Para Platão e Aristóteles não era problemático explicar onde o intelecto ativo obtém seu conteúdo que depois se projeta, porque o intelecto ativo é Deus. É Deus que está no centro do ser humano, no núcleo da alma humana. Somos seres pensantes porque Deus está dentro de nós. Recebemos todo o conteúdo de nosso pensamento de dentro, desse ponto do intelecto ativo mais oculto em nossa alma. 

Não vemos que somos nós que criamos os corpos e o mundo precisamente porque o centro de nosso ser está mais exterior que o intelecto, mais próximo à corporeidade, mais próximo à alma animal, vegetal. Somos mais animais e vegetais do que seres divinos porque esquecemos dessa dignidade de nosso pensamento. Conhecemos apenas uma pequena parte do processo de pensar, não podemos reativar nosso centro. Perdemos nosso centro, o centro de nossa alma. Com o centro de nossa alma existe a possibilidade de transformar apeiron em coisas, em peras, em coisas limitadas e concretas que existem, graças a essa possibilidade divina dentro de nós.

A lógica, a matemática e a geometria são coisas divinas que pertencem à divindade interior do homem, e não reflexos de coisas externas. As coisas externas é que são criadas pela projeção dessas leis interiores. A isso corresponde todo o pensamento tradicional e religioso.

Também a própria física quântica pode representar um suporte para continuar essa luta pela verdade. A verdadeira ciência é a luta pela verdade, e não um mero poder epistemológico.

Quando se insiste em uma dogmática cientificista, como a do atomismo, já se trata de uma usurpação da verdade. Para nós é mais importante começar a revolução epistemológica lutando pela verdade, não por nossa superioridade epistemológica. Nós devemos lutar pela libertação epistemológica, pela liberdade, não por nosso poder.

Se a verdade nos conduzirá a revelar que estamos no erro, que seja, devemos escolher a verdade, acima de nós mesmos. A verdade é mais importante do que nós mesmos. Não devemos submeter a verdade a nós, a nossos interesses políticos, etc.

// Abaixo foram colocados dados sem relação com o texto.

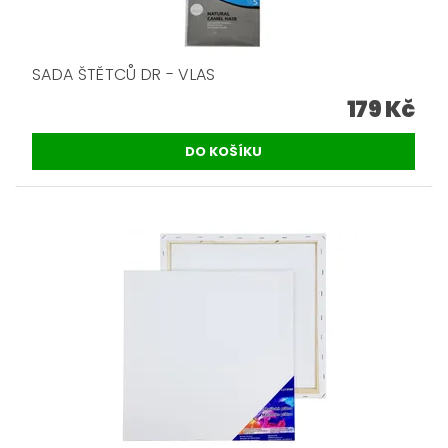
SADA ŠTĚTCŮ DR - VLAS
179 Kč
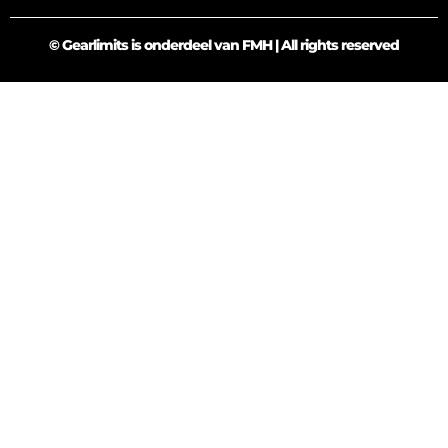
© Gearlimits is onderdeel van FMH | All rights reserved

A matéria vista da Direita é a matéria vista a partir da Verdade, e não a partir de partidos direitistas, é a matéria vista tal como ela é, não é escolha de posição. É a matéria vista da perspectiva de Deus, da verdade pura. Não é uma forma de manipulação da ciência, mas libertação da ciência, é o retorno da ciência a suas origens científicas.